→ **EXERCISE REQUIREMENTS**:
1. What minimum energy content does the flywheel storage text require for offsetting short-term, weather-related power fluctuations of PV systems?
2. Continue the text on superconducting flywheel energy storage from where it stops.

START EXTRACT PROVIDED

The figure shows the test rig for the superconducting bearings during commissioning.
© Babcock Noell GmbH

Faster power storage with high cycle rate

Energy storage flywheels as short-term intermediate storage for regenerative energy generation systems can help keep the power grid stable. With good efficiency, they absorb or emit high power levels – while at the same time having an extremely durable cycle. In the ENERSPHERE project, scientists are working on a flywheel rotor with a superconducting bearing. This makes it extremely intrinsically safe and robust.

Project status Near completion
Typical system size – energy [MWh] several kWh to several 10 kWh
Typical system size – output [MW] 0.5 to 1
Volumetric energy density [Wh/l] 80 (related to the rotating mass respectively)
Gravimetric energy density [Wh/kg] 50
Volumetric power density [W/l] 9,000
Gravimetric power density [W/kg] 6,000
Efficiency AC/AC to be measured later
Storage loss [1/d] to be measured later
Cycle durability (80% discharge level) anticipated > 200,000
Service life of the system (1 cycle/day) 20 to 40 years
Typical discharge time Minutes
Response time when preparing the energy Several ms
Typical period between storage and withdrawal Minutes to hours
Areas of application All applications in which a higher cycle rate and higher power are to be used to offset fluctuating generation or load.
Examples Reactive power compensation is also possible due to the inverter.
Project duration April 2014 until September 2017

The project partners are developing a first demonstrator for energy storage flywheels with superconducting bearings. The reference application for this development is its use as an energy storage system in combination with regenerative energy generators, such as photovoltaic (PV) systems. The storage system offsets deviations between weather forecasts and the actual energy produced. Additionally, it provides system services such as second reserve, reactive power provision in order to achieve voltage stability, and active filtering of harmonics. The researchers base their specified goals on this reference application: The storage system should provide between 250 and 500 kW. In order for the storage system to be able to offset short-term, weather-related power fluctuations of PV systems, it must have an energy content of at least 3 kWh, while the aim is to achieve 6 kWh.

END EXTRACT PROVIDED
START RECORD EXCERPTS

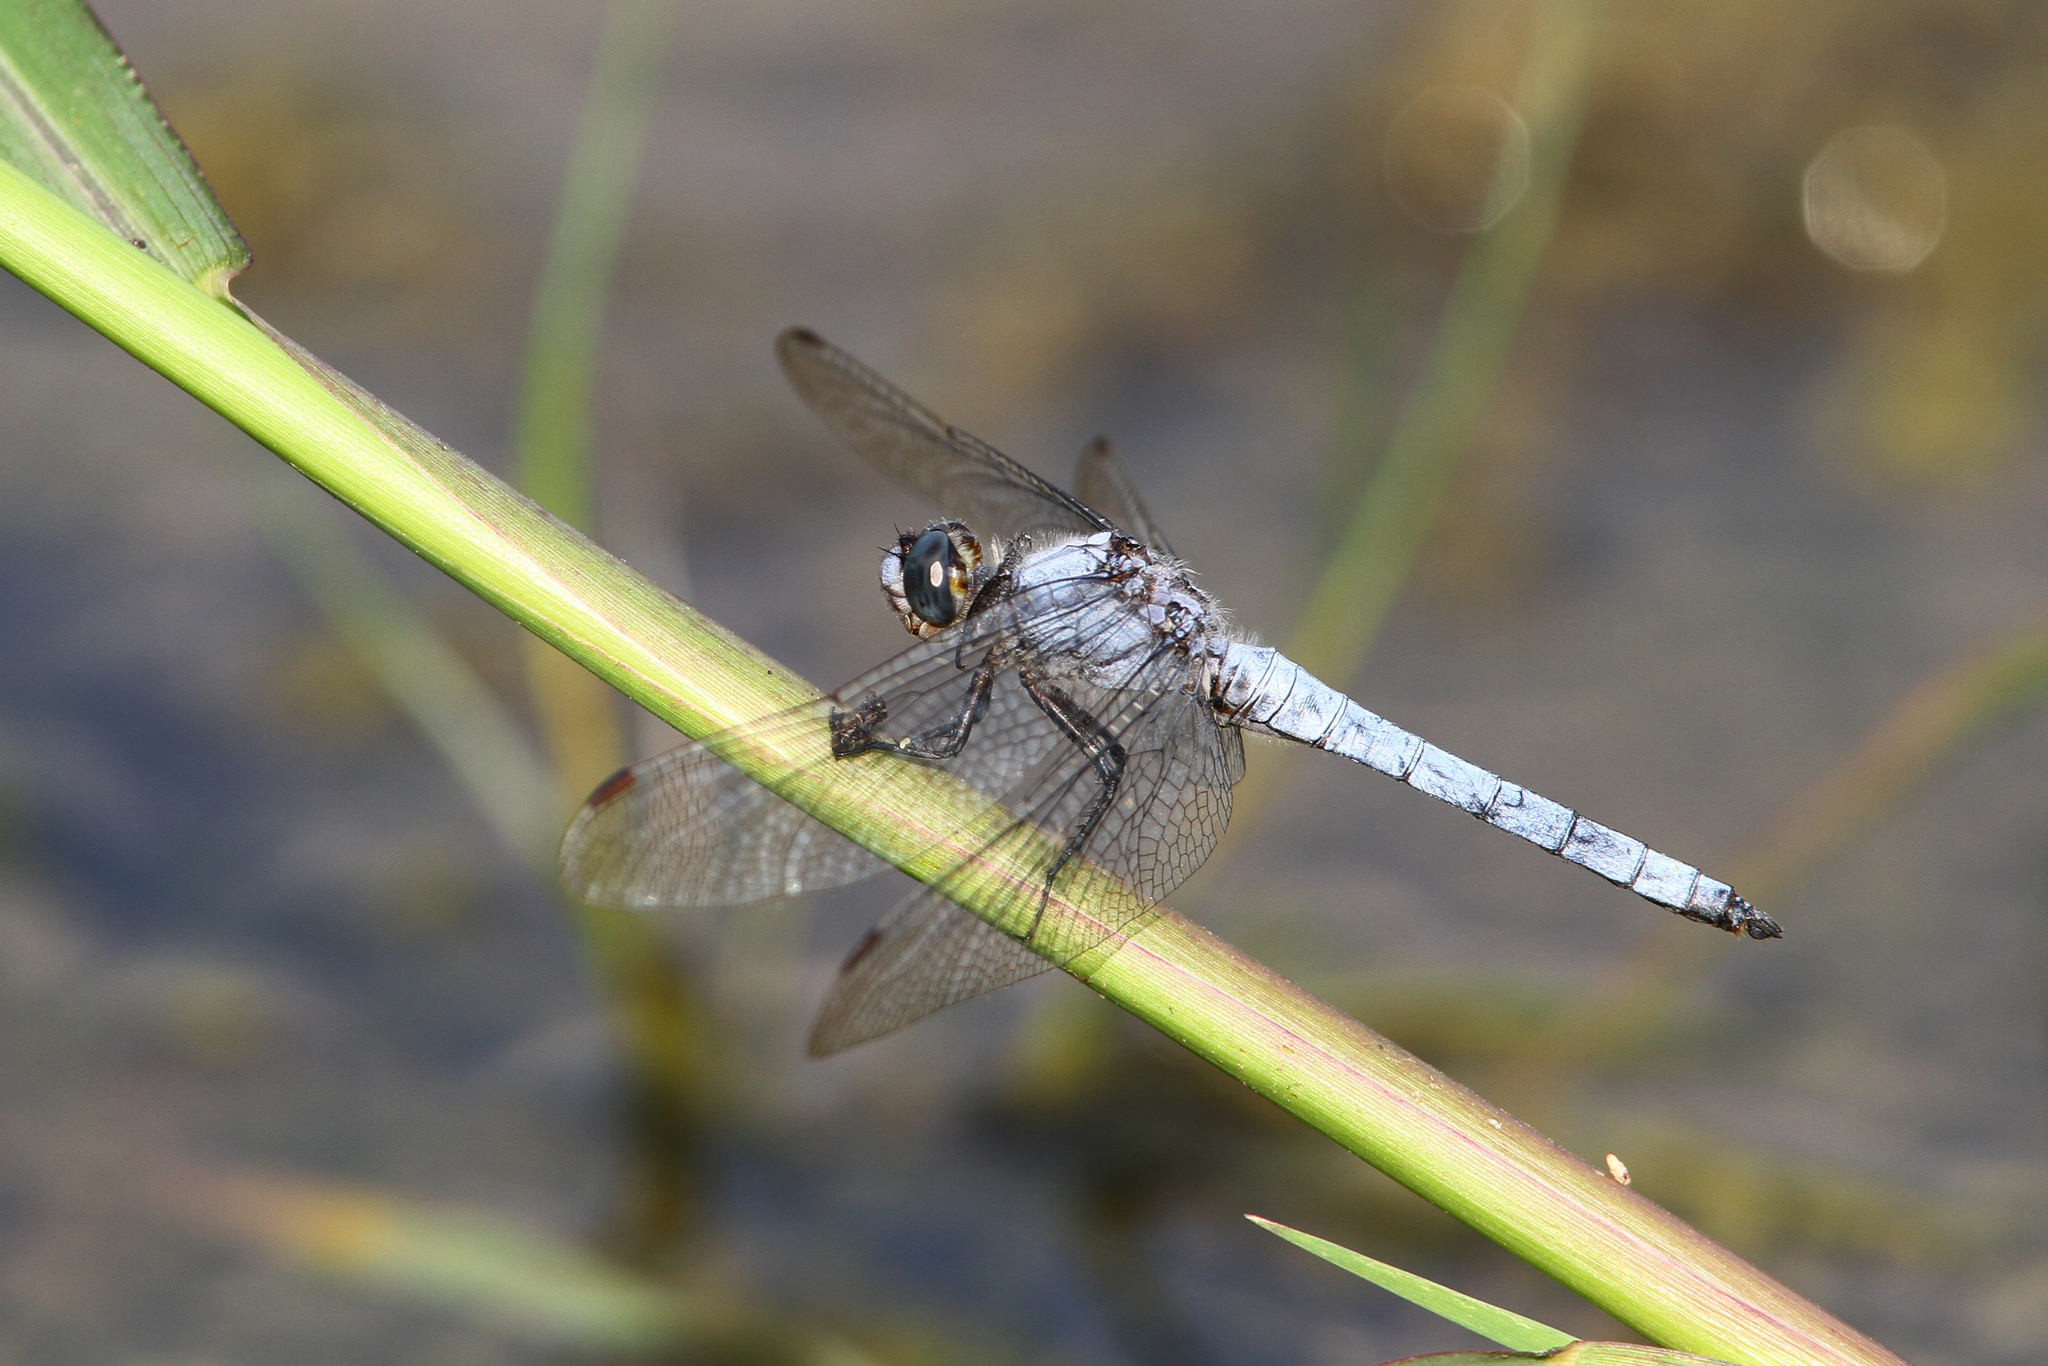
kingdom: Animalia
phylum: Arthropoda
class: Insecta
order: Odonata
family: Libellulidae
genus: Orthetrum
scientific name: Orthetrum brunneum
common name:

END RECORD EXCERPTS

→ **TASK-BY-TASK RESULTS**:
1. At least 3 kWh, with an aim of 6 kWh.

2.
The development and design work for the components and the overall construction of the flywheel and the inverters have largely been completed. Whenever necessary, the scientists have produced test rigs or models in order to ensure the correct design. They are currently building two flywheel systems as demonstrators. The tests are due to begin at the start of 2017.

  • The figure shows the test rig for the superconducting bearings during commissioning. © Babcock Noell GmbH
  • Schematic view of the grid involvement, for example parallel to photovoltaics and battery storage systems. © Babcock Noell GmbH
  • Here, the stator of the motor or generator can be seen. © IMAB, TU Braunschweig

Long-term stability and low loss

The flywheel offers a very high power density. However, the particular advantage is that the storage capacity does not change with either the cycle rate or duration of use. Unlike electrochemical storage systems, flywheels also need no air conditioning. As a result, the storage concept is highly attractive, particularly in the short-term range of minutes. The superconductor bearings developed in the project operate in a non-contact, maintenance-free way. The bearing is also intrinsically stable and requires no active regulation.

Alongside the innovative bearing of the flywheel rotor, the scientists are also optimising the additional components such as the fibre composite rotor, the motor generator and the inverter in order to meet the specific requirements. Despite the use of superconductors at temperatures of around minus 200 degrees Celsius, the cooling of the bearings requires very little power. The main losses occur, as is also the case with other storage concepts, in the MW class inverters, which typically contribute several percentage points of the power.


Development of the superconducting bearings and the rotating mass:

The work package comprises the design and production of the superconducting bearing, the electrodynamic absorber and the construction of the entire rotor. Due to the soft bearing of the rotor, the rotor dynamics are designed very differently to classic bearings: The working range of the rotor is within the so-called over-critical range.

Energy conversion:

In the flywheel, a new-style, electrically regulated permanent magnet synchronous machine is used as a motor or generator. The machine is fully integrated in the flywheel. In the project, one drive inverter and one grid inverter are constructed from commercial components for extracting and introducing energy.

Containment and cryosystem:

In order to reduce gas friction and for thermal insulation of the cryogenic bearing, the flywheel rotor is housed in an evacuated container which at the same time serves as a safety container against mechanical damage. In order to cool the system, durable and maintenance-free cryocoolers are used.

System integration:

This package contains the control technology of the components, as well as the interfaces to the power grid. The systems should be tested under realistic conditions, as they are required by the distribution grid or suppliers of regenerative generation.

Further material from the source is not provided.